Other spots like Tommy's Italian Sausage and Hot Dog in Elizabeth and Big Blue's Italian Style Sub Shop in Linden offer quality authentic options as well if you are looking to do a tour.


But Be Careful of Fugazzis

No matter how tasty the hot dogs are or how fresh the Garden State peppers and onions can be, the reality is that anyone can make this combination. It’s the locally baked pizza bread that makes this sandwich what it is. Historically these hot dog proprietors like to keep their bakery source close to the vest. Like the one owner I called who told me “I gotta be honest, I really don’t know who we use”. I hear ya buddy, I wasn't trying to pry.
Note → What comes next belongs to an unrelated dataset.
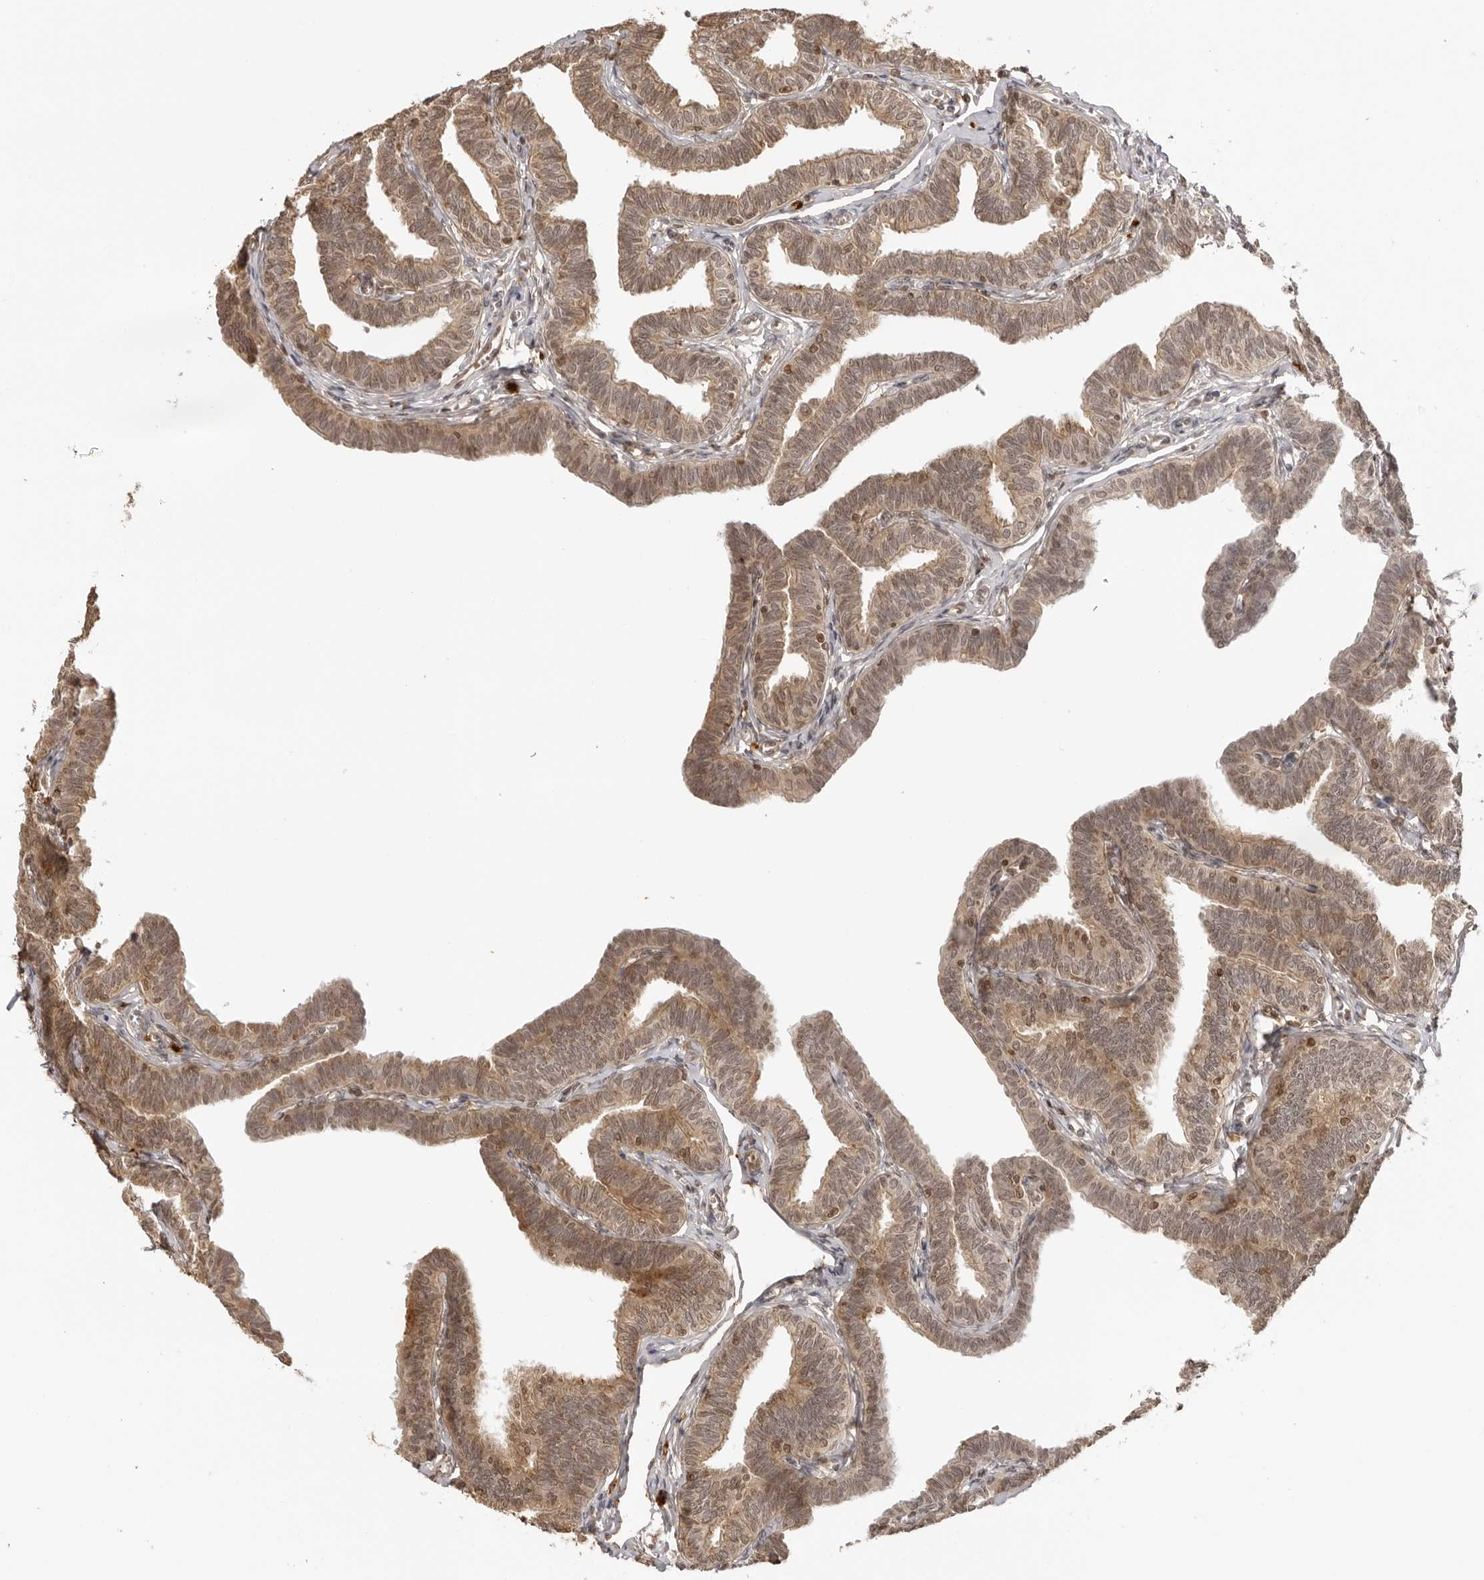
{"staining": {"intensity": "strong", "quantity": "25%-75%", "location": "cytoplasmic/membranous,nuclear"}, "tissue": "fallopian tube", "cell_type": "Glandular cells", "image_type": "normal", "snomed": [{"axis": "morphology", "description": "Normal tissue, NOS"}, {"axis": "topography", "description": "Fallopian tube"}, {"axis": "topography", "description": "Ovary"}], "caption": "Immunohistochemical staining of unremarkable fallopian tube shows 25%-75% levels of strong cytoplasmic/membranous,nuclear protein expression in approximately 25%-75% of glandular cells. (Stains: DAB (3,3'-diaminobenzidine) in brown, nuclei in blue, Microscopy: brightfield microscopy at high magnification).", "gene": "IKBKE", "patient": {"sex": "female", "age": 23}}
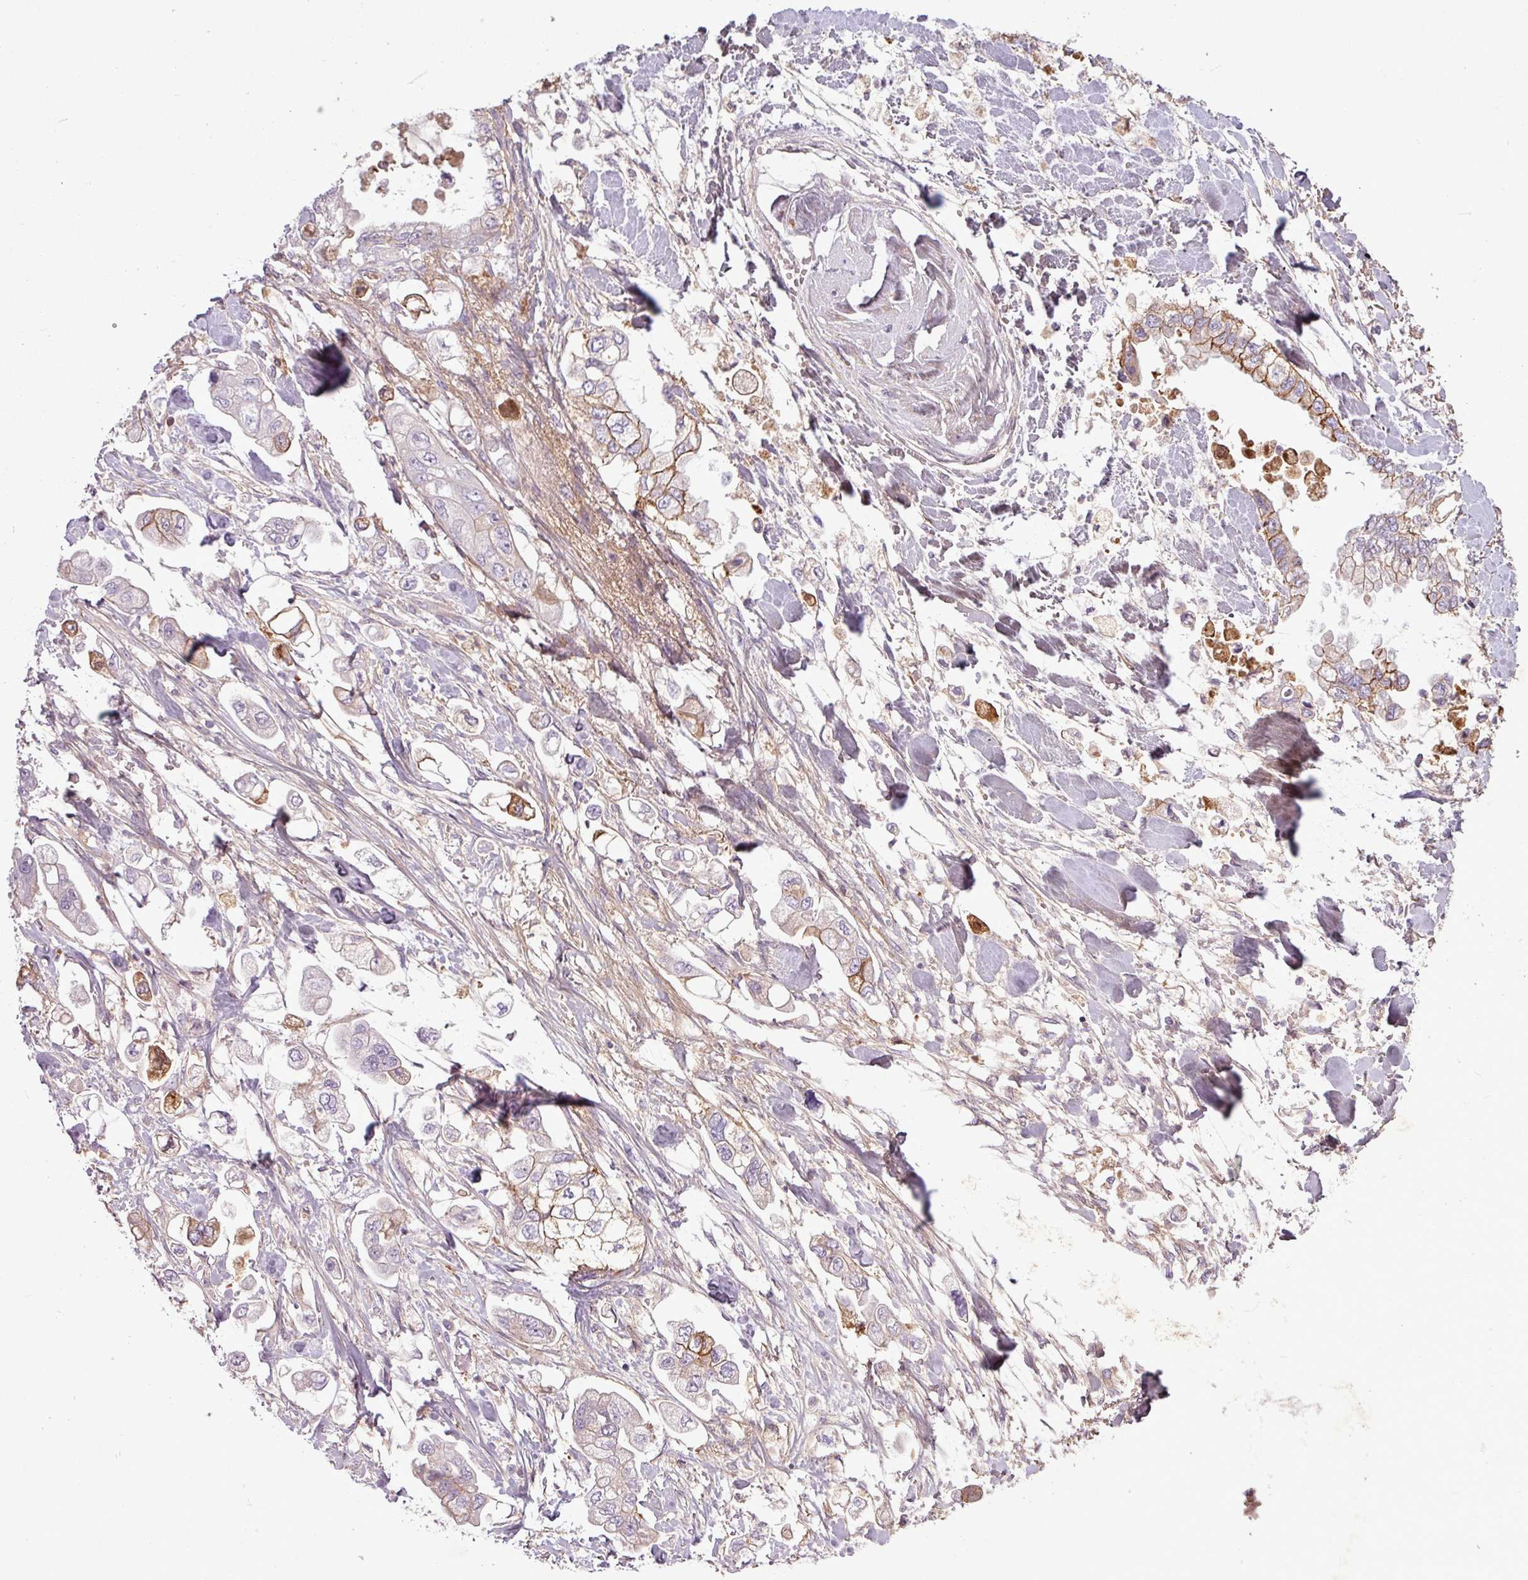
{"staining": {"intensity": "weak", "quantity": "<25%", "location": "cytoplasmic/membranous"}, "tissue": "stomach cancer", "cell_type": "Tumor cells", "image_type": "cancer", "snomed": [{"axis": "morphology", "description": "Adenocarcinoma, NOS"}, {"axis": "topography", "description": "Stomach"}], "caption": "Stomach cancer (adenocarcinoma) stained for a protein using IHC shows no staining tumor cells.", "gene": "C4B", "patient": {"sex": "male", "age": 62}}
But let's just say if you wake up early, I mean like really early, you could probably read the sign on the back of the delivery truck should you happen to be in the area, let’s say at 3am


The pizza bread, opens like a pita allowing you to really stuff it and the dough has an airy, pillowy yet chewy bite to it. There are only a few area bakeries that still make the bread like Sorrento’s Bakery pictured here. They may, or maybe not deliver warm bags of pizza bread to some of these guys. But you know me, I don't like to gossip.

Let's just say I was a "Karen" though, I would feel it necessary to share that some area pizzerias and hot dog spots don't always use a pizza bread. Sometimes you order an "Italian Style" hot dog and it comes out on a sub roll. Unacceptable! Even worse, some booty restaurants stuff their sandwiches with French fries instead of the traditional fried potato chunks. So Buyer beware and call ahead because eating a proper Italian Hot Dog is something to check off the bucket list.